In the present study, we showed that F. novicida mutants unable to express the figA, figB, or figC genes had a reduced ability to produce the Francisella siderophore (Fig. 3). Immediately downstream from the figABCD cluster is the figE-figF two-gene cluster (Fig. 1). It was reported that figE gene was up-regulated by iron limitation in F. novicida (Milne et al., 2007) and our own DNA microarray analyses with F. tularensis LVS indicated that expression of at least figE was increased 1.5-fold under conditions of iron limitation in vitro (Deng et al., 2006). The FigE protein possesses a predicted signal peptide and coiled-coil domains, and has been proposed to be member of a new protein family (Larsson et al., 2005). We and others (Milne et al., 2007) suspected that this protein could be a receptor for the Francisella siderophore, and the ferric rhizoferrin feeding experiments contained in the present study (Fig. 4B), together with the apparent lack of effect of a figE mutation on siderophore production (Fig. 3), reinforce this possibility. The FigE proteins (listed as both locus FTT0025c and SrfA) of both F. tularensis SCHU S4 and F. tularensis LVS have been localized to the outer membrane of these organisms (Huntley et al., 2007), and the fact that the predicted F. novicida FigE protein has at least 97% identity with these two proteins makes it likely that FigE is also present in the outer membrane of F. novicida.

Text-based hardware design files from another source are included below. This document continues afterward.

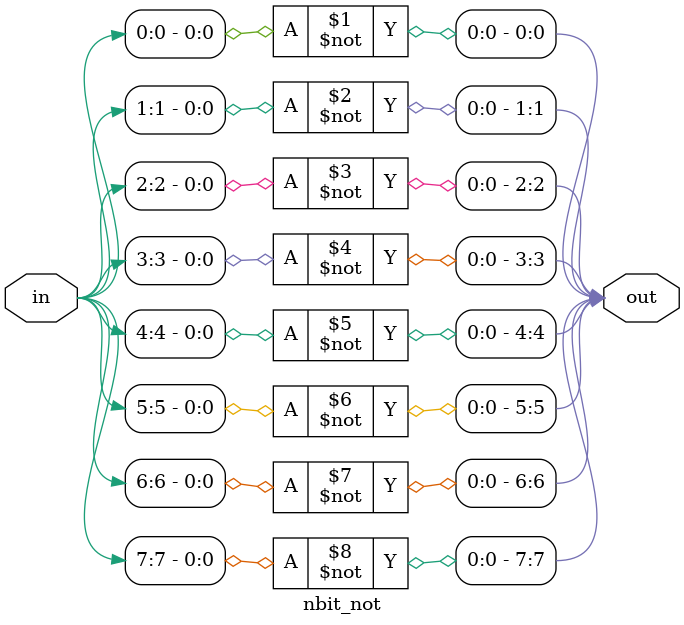
<source format=v>
`timescale 1ns / 1ps


module nbit_not(out,in);
    parameter n = 8;
    input [n-1:0] in;
    output [n-1:0] out;
    genvar i;
    
    generate
        for(i = 0; i < n; i = i + 1) begin
            not(out[i],in[i]); //Store complement of each bit in out
        end
    endgenerate
    
endmodule

</source>
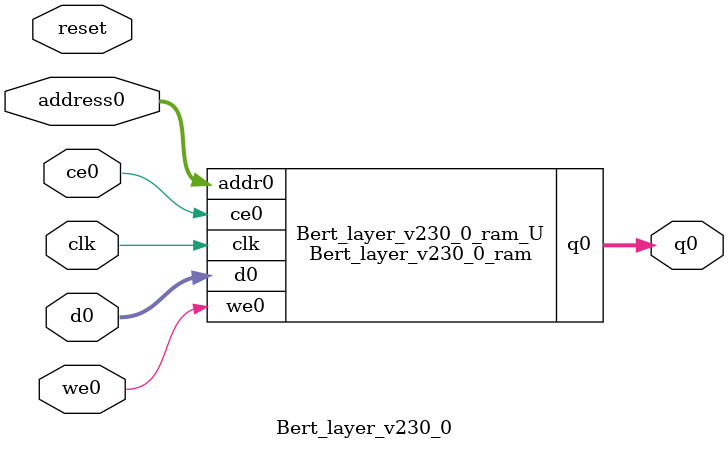
<source format=v>
`timescale 1 ns / 1 ps
module Bert_layer_v230_0_ram (addr0, ce0, d0, we0, q0,  clk);

parameter DWIDTH = 32;
parameter AWIDTH = 10;
parameter MEM_SIZE = 768;

input[AWIDTH-1:0] addr0;
input ce0;
input[DWIDTH-1:0] d0;
input we0;
output reg[DWIDTH-1:0] q0;
input clk;

(* ram_style = "block" *)reg [DWIDTH-1:0] ram[0:MEM_SIZE-1];




always @(posedge clk)  
begin 
    if (ce0) begin
        if (we0) 
            ram[addr0] <= d0; 
        q0 <= ram[addr0];
    end
end


endmodule

`timescale 1 ns / 1 ps
module Bert_layer_v230_0(
    reset,
    clk,
    address0,
    ce0,
    we0,
    d0,
    q0);

parameter DataWidth = 32'd32;
parameter AddressRange = 32'd768;
parameter AddressWidth = 32'd10;
input reset;
input clk;
input[AddressWidth - 1:0] address0;
input ce0;
input we0;
input[DataWidth - 1:0] d0;
output[DataWidth - 1:0] q0;



Bert_layer_v230_0_ram Bert_layer_v230_0_ram_U(
    .clk( clk ),
    .addr0( address0 ),
    .ce0( ce0 ),
    .we0( we0 ),
    .d0( d0 ),
    .q0( q0 ));

endmodule


</source>
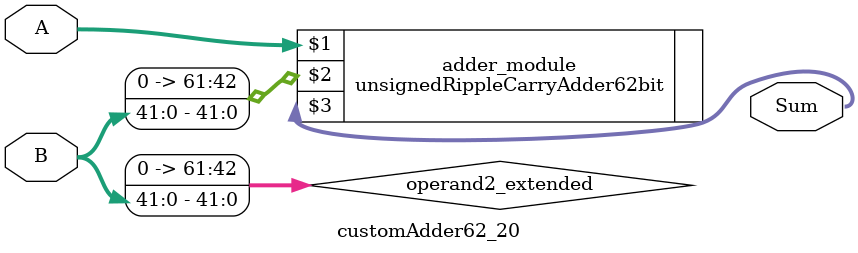
<source format=v>
module customAdder62_20(
                        input [61 : 0] A,
                        input [41 : 0] B,
                        
                        output [62 : 0] Sum
                );

        wire [61 : 0] operand2_extended;
        
        assign operand2_extended =  {20'b0, B};
        
        unsignedRippleCarryAdder62bit adder_module(
            A,
            operand2_extended,
            Sum
        );
        
        endmodule
        
</source>
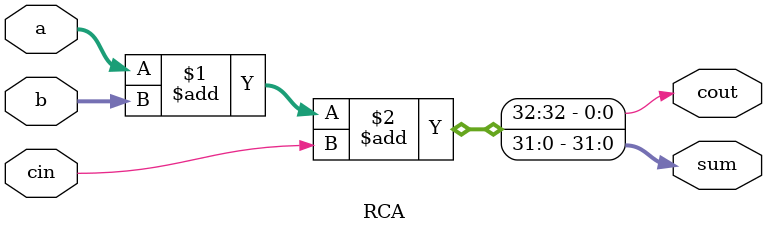
<source format=v>
`timescale 1ns / 1ps
module RCA #(parameter n=32)(
    input  [n-1:0] a,      
    input  [n-1:0] b,     
    input          cin,
    output [n-1:0] sum,
    output         cout
);
    // Simple assign-based addition. If you want a structural ripple-carry,
    // you can expand it. This is good enough for your pipeline.
    assign {cout, sum} = a + b + cin;
endmodule

</source>
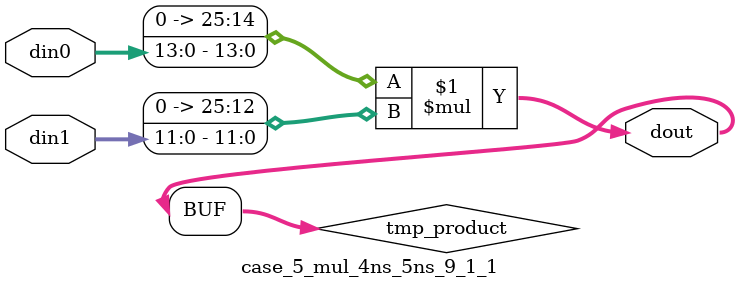
<source format=v>

`timescale 1 ns / 1 ps

 (* use_dsp = "no" *)  module case_5_mul_4ns_5ns_9_1_1(din0, din1, dout);
parameter ID = 1;
parameter NUM_STAGE = 0;
parameter din0_WIDTH = 14;
parameter din1_WIDTH = 12;
parameter dout_WIDTH = 26;

input [din0_WIDTH - 1 : 0] din0; 
input [din1_WIDTH - 1 : 0] din1; 
output [dout_WIDTH - 1 : 0] dout;

wire signed [dout_WIDTH - 1 : 0] tmp_product;
























assign tmp_product = $signed({1'b0, din0}) * $signed({1'b0, din1});











assign dout = tmp_product;





















endmodule

</source>
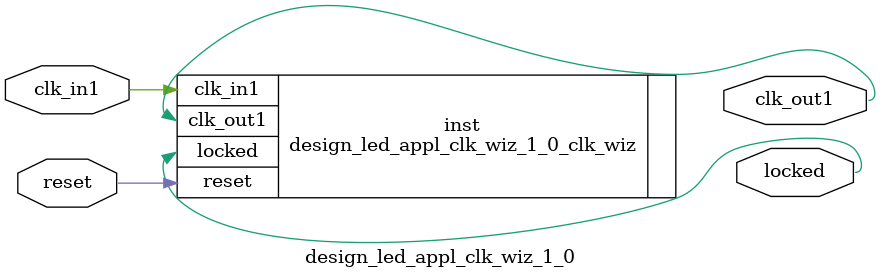
<source format=v>


`timescale 1ps/1ps

(* CORE_GENERATION_INFO = "design_led_appl_clk_wiz_1_0,clk_wiz_v6_0_3_0_0,{component_name=design_led_appl_clk_wiz_1_0,use_phase_alignment=true,use_min_o_jitter=false,use_max_i_jitter=false,use_dyn_phase_shift=false,use_inclk_switchover=false,use_dyn_reconfig=false,enable_axi=0,feedback_source=FDBK_AUTO,PRIMITIVE=MMCM,num_out_clk=1,clkin1_period=10.000,clkin2_period=10.000,use_power_down=false,use_reset=true,use_locked=true,use_inclk_stopped=false,feedback_type=SINGLE,CLOCK_MGR_TYPE=NA,manual_override=false}" *)

module design_led_appl_clk_wiz_1_0 
 (
  // Clock out ports
  output        clk_out1,
  // Status and control signals
  input         reset,
  output        locked,
 // Clock in ports
  input         clk_in1
 );

  design_led_appl_clk_wiz_1_0_clk_wiz inst
  (
  // Clock out ports  
  .clk_out1(clk_out1),
  // Status and control signals               
  .reset(reset), 
  .locked(locked),
 // Clock in ports
  .clk_in1(clk_in1)
  );

endmodule

</source>
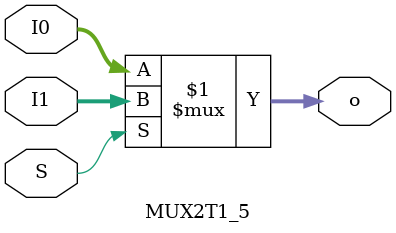
<source format=v>
`timescale 1ns / 1ps
module MUX2T1_5(
	input [4:0]I0,
	input [4:0]I1,
	output [4:0]o,
	input S
    );
	 
	assign o = S ? I1 : I0;

endmodule

</source>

The expression of the figD-figE intergenic region was not detected in cells grown under conditions of modest iron deprivation (Fig. 2, lane 9) but was readily apparent in cells grown under more stringent iron limitation (Fig. 2, lane 11). These data are reflected by our previous DNA microarray-based study (Deng et al., 2006) in which expression of the figABCD gene cluster was the highest of all of the genes that were up-regulated by iron limitation in F. tularensis LVS whereas expression of at least figE was only modestly increased [see Supplemental Data in (Deng et al., 2006)]. The presence of a predicted fur box between figD and figE (Fig. 1A) may have some effect on transcriptional control of the figE-figF transcript which appears to be more tightly regulated by iron availability.
This study was supported by U.S. Public Health Service grant PO1 AI55637. The authors thank Shelley Payne for very helpful advice regarding methods for the measurement of siderophore production.